This is an interesting and entertaining article, a bit long but worth reading. I’m not sure that Lewis completely understands some of the concepts here (or maybe I don’t understand them), and I think that he overpersonalizes his discussion by framing it as a narrative about mostly one person, which I suppose comes with the territory in journalism. It’s still quite a good article, however.
The central problem with pricing disaster risk is that disasters are by definition infrequent events, and there aren’t enough data to calculate odds with a high degree of confidence. It’s like the global-warming issue. We don’t have 100,000 years of accurate data, so instead we (that is, the better risk-modelers) take accurate data from the past few decades, estimate the rest, estimate worst-case costs for particular disasters (not that hard to do), and perform Monte Carlo simulations to estimate the odds of high-cost outcomes. If you do this carefully you can generate useful estimates.

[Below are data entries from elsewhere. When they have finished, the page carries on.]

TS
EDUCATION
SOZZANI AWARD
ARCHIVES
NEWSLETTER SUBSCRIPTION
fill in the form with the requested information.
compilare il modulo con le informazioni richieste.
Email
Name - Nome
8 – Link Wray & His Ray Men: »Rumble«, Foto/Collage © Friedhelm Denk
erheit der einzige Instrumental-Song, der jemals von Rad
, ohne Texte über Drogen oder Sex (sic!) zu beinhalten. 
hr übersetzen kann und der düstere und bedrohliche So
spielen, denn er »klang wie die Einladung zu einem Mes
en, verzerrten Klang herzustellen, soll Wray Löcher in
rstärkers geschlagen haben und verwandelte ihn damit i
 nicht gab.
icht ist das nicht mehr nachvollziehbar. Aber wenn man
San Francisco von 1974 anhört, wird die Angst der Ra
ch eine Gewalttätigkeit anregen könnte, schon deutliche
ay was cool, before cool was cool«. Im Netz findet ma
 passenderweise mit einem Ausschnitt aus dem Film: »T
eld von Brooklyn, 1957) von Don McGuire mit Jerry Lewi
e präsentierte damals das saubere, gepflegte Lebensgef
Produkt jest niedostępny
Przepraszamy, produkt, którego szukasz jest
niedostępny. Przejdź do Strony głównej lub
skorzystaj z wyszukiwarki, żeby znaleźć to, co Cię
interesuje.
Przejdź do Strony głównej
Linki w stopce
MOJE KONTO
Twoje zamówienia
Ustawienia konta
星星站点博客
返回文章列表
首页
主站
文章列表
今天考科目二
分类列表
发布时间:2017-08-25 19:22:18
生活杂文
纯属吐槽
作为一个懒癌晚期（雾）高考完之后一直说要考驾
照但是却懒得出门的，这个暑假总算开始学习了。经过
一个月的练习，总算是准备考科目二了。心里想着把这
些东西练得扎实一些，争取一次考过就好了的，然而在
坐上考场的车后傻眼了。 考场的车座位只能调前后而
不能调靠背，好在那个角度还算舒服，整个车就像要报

Apparently, these techniques, which are common in finance, were applied to disaster modeling only quite recently. This happened because insurers were underpricing policies based on a few decades of quiet weather (anchoring bias), got blasted with huge claims after Hurricanes Andrew in 1992 and Katrina in 2005, and were forced to update their methods. Lewis’s hero is a quant who has been highly successful in pricing risk in the (fat?) tails of disaster-probability distributions and appears to be more street smart about trading than Lewis’s initial description of him suggests.
Check out Lewis’s piece if you are at all interested in finance or risk modeling.